Snoqualmie Valley School District Board of Directors member Kristy Sullivan was guest speaker. She stood in for superintendent Rich McCullough who was present, but unable to speak due to pneumonia.
Sullivan spoke about her educational journey as a young adult who spent four quarters at Western Washington University before dropping out "to become a ski bum in Aspen, Colo.," because she didn't quite know what she wanted to do with her life. She eventually figured it out with the support of her family, however.
"You're a part of us," Sullivan told the graduates. "With all of our hearts this community cares about you and the decisions you make. Carry on, take care, congratulations and be safe."
Each student spoke following a carefully crafted introduction by one of the teachers.
Cullen was introduced by Michael Schmidt, who said she was "exciting and inspiring to watch."
"Mom and Dad, I couldn't be up here without your support," Cullen said, noting her "friends helped me pass the time too quickly."
Sherm Simmons told Kearns' story that has literally been a journey, mostly between California and Oklahoma, where she will return to attend college in hopes of becoming a forensic pathologist.
"Many people in this room have been great to me," Kearns said. "I've had so much support. I hope we all take paths that are fitted to us and not fall into conformity," she told her classmates.

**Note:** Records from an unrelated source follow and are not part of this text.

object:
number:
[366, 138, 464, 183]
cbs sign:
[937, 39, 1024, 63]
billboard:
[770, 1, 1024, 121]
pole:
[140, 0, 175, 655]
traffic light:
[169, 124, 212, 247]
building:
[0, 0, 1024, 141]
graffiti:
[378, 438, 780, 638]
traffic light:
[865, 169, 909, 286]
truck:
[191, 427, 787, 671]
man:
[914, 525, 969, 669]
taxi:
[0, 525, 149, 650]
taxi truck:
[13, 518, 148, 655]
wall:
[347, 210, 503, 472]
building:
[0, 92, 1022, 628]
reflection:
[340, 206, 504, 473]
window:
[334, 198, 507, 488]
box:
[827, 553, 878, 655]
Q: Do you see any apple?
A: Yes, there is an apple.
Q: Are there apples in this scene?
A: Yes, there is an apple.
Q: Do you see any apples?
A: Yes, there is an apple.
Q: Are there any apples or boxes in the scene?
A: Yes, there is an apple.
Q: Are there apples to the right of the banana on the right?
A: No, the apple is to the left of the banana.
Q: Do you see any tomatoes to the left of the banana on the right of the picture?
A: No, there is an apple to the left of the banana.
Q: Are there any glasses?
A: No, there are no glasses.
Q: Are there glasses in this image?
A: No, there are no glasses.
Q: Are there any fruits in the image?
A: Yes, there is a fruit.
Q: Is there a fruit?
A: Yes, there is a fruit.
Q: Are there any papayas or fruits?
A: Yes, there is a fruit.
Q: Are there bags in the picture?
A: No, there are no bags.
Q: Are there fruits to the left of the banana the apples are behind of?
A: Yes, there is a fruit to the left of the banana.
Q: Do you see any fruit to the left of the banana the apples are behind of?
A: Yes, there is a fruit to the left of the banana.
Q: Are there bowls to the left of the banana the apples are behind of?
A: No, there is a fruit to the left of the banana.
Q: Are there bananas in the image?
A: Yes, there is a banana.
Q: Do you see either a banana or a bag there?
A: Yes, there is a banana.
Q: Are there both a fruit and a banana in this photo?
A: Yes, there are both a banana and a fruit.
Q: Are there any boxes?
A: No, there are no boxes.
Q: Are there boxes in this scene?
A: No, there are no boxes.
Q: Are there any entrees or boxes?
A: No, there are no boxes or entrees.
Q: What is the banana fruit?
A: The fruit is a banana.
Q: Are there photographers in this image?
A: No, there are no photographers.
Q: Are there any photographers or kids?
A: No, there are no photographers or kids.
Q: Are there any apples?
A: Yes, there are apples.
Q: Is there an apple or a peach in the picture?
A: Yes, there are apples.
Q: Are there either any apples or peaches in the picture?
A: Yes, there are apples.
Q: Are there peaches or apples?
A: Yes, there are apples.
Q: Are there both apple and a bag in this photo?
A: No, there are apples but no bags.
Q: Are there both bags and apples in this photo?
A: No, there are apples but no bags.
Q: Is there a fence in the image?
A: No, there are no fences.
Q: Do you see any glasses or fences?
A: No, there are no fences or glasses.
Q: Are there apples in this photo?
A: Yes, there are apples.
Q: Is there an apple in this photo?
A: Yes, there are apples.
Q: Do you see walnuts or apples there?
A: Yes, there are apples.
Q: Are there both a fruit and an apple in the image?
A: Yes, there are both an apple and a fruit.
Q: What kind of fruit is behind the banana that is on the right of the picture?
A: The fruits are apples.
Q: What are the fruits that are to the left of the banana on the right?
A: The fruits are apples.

Next, Simmons introduced Montgomery as a sports fanatic who used to wear enough sports pins to warrant the nickname "pin cushion."
"First of all, I want to thank my Lord, Jesus Christ for being there for me," Montgomery said. "Thanks to my grandparents for always being there for me when others weren't ... I also want to thank my heroes, the class of 2005."
Jack Webber introduced Calhoun with some tidbits about his life, which began in Turkey. Calhoun enjoys listening to grunge music, skateboarding, reading biographies "and wants everyone to know that Courtney Love really did kill Kurt Cobain," Webber said.
"I want to thank all of my friends and my family, who urged me to finish, and the teachers, they're cool," Calhoun said.
Webber also introduced Euerle. "Two Rivers is often referred to as a school for students who are way out there. Kelsey is not way out there, Kelsey is way, way, way out there," said Webber, who rattled off Euerle's legion of activities, sports and outreach work accomplishments. She's done everything from training horses to riding her bike 60 miles to raise money for a kid's camp.
"I'd really like to thank the teachers at Two Rivers who taught me to dream high and to work hard for what I want," Euerle said.
Laurie Weinkauf introduced Thurston, who has been very involved in theater over the years and has directed several plays. She hopes to become a high-school drama teacher.
"I owe this graduation to a lot of people in my life - my friends and family who want to see me succeed. I also thank my teachers," said Thurston, noting it's one thing to have encouragement from your family, "but it's another thing to hear it from teachers who don't have to be invested in you."
Elise Cooksley introduced Runyon. "She's one of those students who reinforces why I wanted to be a teacher," Cooksley said.
"My school has given me the ultimate gift - confidence," Runyon said. "I want to thank Tom [Anthanases] for being the best principal and mentor. You truly created a family at this school."
Last, but far from least, came Anderberg, whose name was met with cheers from the crowd. Anderberg was called "a constantly evolving person," "one of the most enthusiastic readers" and a "live wire."
Anderberg also thanked her friends and family, along with principal Tom Anthanases. "You're the goofiest principal I've ever had. There's no other principal who could have walked me through the past four years of my life. ... "I also thank the teachers, specifically Jack, because math would of never happened without you."
Awards were also presented during the commencement. Runyon took home the Rotary Club Student Award and the Sno-Valley Eagles Woman's Auxiliary Scholarship Award; Anderberg won the United Snoqualmie Valley Scholarship Foundation Award; and Euerle received the Kiwanis Scholarship Award.